Assignment ▸ The output should be the listing below, limited to the lines from the one with "staining of benign" through the one with "medium amount of", exact and without pictures.

Task input ▸

————————

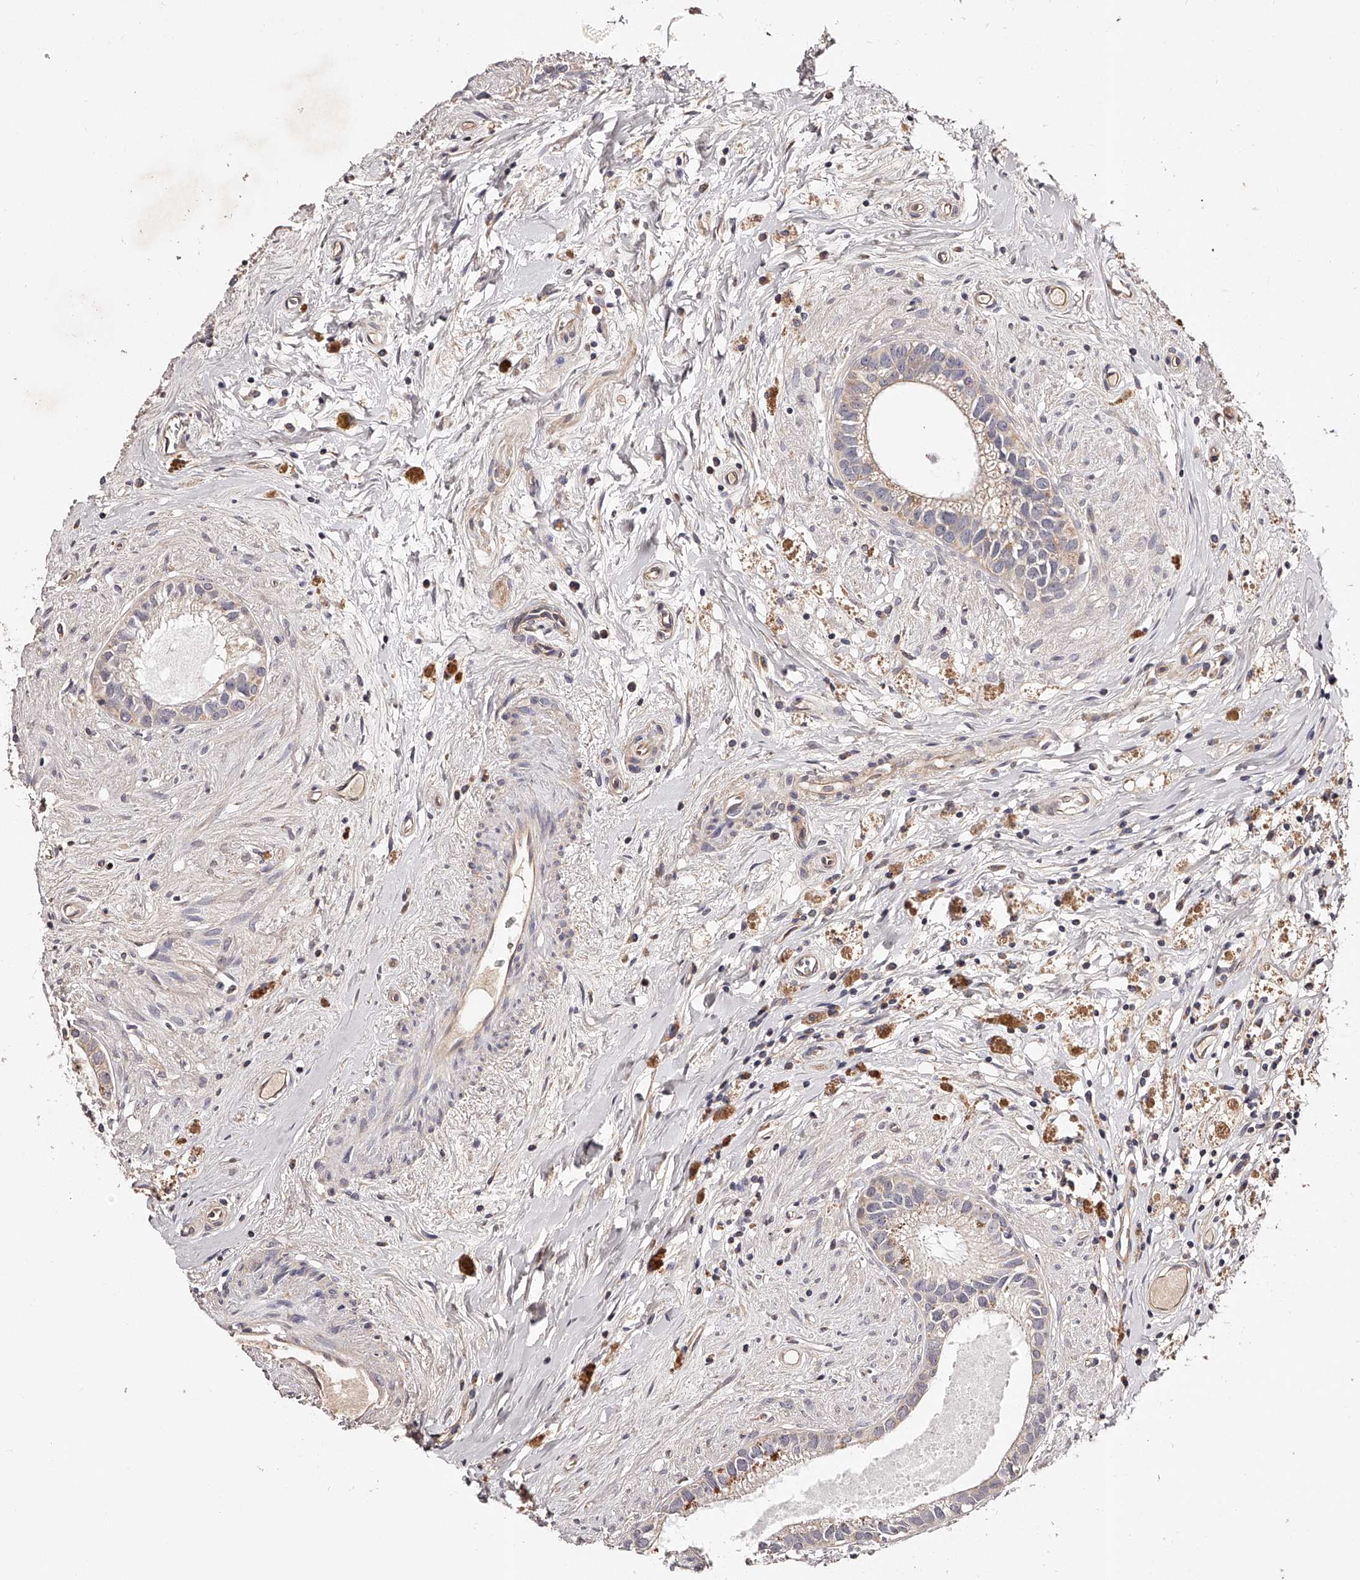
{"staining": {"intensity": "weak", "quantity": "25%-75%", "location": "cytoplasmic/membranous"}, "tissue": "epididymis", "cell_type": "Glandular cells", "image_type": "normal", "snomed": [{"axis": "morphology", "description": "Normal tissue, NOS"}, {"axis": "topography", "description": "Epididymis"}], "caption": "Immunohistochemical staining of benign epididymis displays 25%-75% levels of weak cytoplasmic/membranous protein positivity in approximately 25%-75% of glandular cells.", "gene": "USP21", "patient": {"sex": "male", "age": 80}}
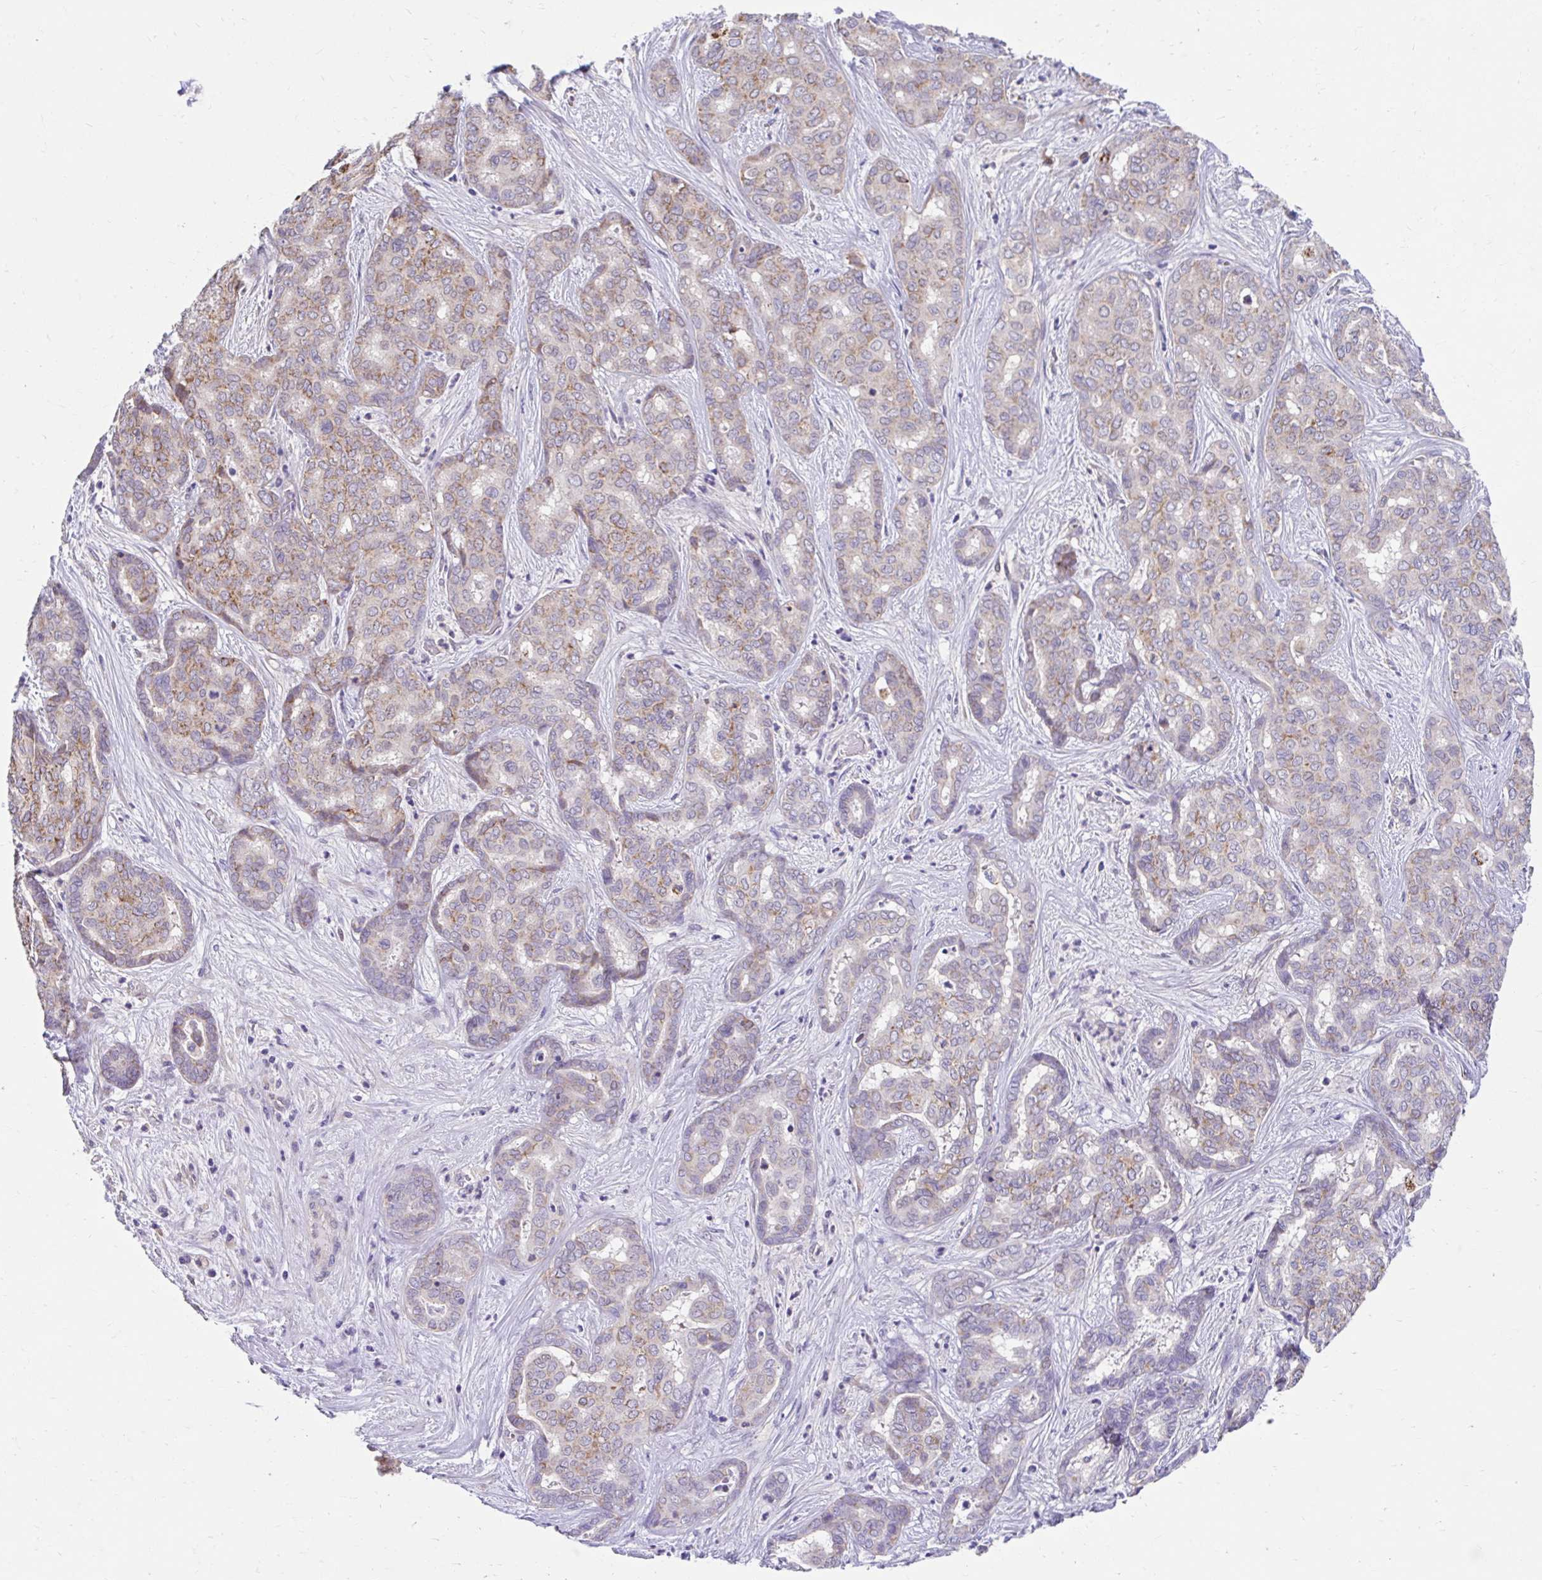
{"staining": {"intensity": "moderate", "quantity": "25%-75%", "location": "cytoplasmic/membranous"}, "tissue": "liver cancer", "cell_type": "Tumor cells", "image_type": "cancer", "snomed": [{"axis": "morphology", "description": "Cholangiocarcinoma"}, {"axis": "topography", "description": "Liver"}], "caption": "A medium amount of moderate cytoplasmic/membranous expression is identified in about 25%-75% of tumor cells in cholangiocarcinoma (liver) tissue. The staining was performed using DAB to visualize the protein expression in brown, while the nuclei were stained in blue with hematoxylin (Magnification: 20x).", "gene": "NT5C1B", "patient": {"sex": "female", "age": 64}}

————————

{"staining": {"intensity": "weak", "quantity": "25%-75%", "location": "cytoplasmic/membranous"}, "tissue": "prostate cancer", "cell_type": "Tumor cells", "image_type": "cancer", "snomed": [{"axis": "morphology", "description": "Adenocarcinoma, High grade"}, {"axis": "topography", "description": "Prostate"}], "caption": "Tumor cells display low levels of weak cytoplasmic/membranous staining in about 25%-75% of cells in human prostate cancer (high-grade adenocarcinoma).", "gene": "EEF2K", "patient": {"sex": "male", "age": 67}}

————————

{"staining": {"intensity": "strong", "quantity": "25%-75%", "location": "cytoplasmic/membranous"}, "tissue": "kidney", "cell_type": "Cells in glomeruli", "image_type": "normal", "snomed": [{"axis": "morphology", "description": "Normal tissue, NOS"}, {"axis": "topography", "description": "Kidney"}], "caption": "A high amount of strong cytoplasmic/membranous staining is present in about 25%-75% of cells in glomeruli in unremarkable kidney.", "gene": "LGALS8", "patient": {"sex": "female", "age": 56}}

————————

Answer below ▸
{"staining": {"intensity": "weak", "quantity": "25%-75%", "location": "cytoplasmic/membranous"}, "tissue": "epididymis", "cell_type": "Glandular cells", "image_type": "normal", "snomed": [{"axis": "morphology", "description": "Normal tissue, NOS"}, {"axis": "topography", "description": "Epididymis"}], "caption": "Immunohistochemical staining of benign epididymis displays 25%-75% levels of weak cytoplasmic/membranous protein positivity in approximately 25%-75% of glandular cells.", "gene": "USP21", "patient": {"sex": "male", "age": 80}}
{"staining": {"intensity": "moderate", "quantity": "25%-75%", "location": "cytoplasmic/membranous"}, "tissue": "liver cancer", "cell_type": "Tumor cells", "image_type": "cancer", "snomed": [{"axis": "morphology", "description": "Cholangiocarcinoma"}, {"axis": "topography", "description": "Liver"}], "caption": "A medium amount of moderate cytoplasmic/membranous expression is identified in about 25%-75% of tumor cells in cholangiocarcinoma (liver) tissue. The staining was performed using DAB to visualize the protein expression in brown, while the nuclei were stained in blue with hematoxylin (Magnification: 20x).", "gene": "NT5C1B", "patient": {"sex": "female", "age": 64}}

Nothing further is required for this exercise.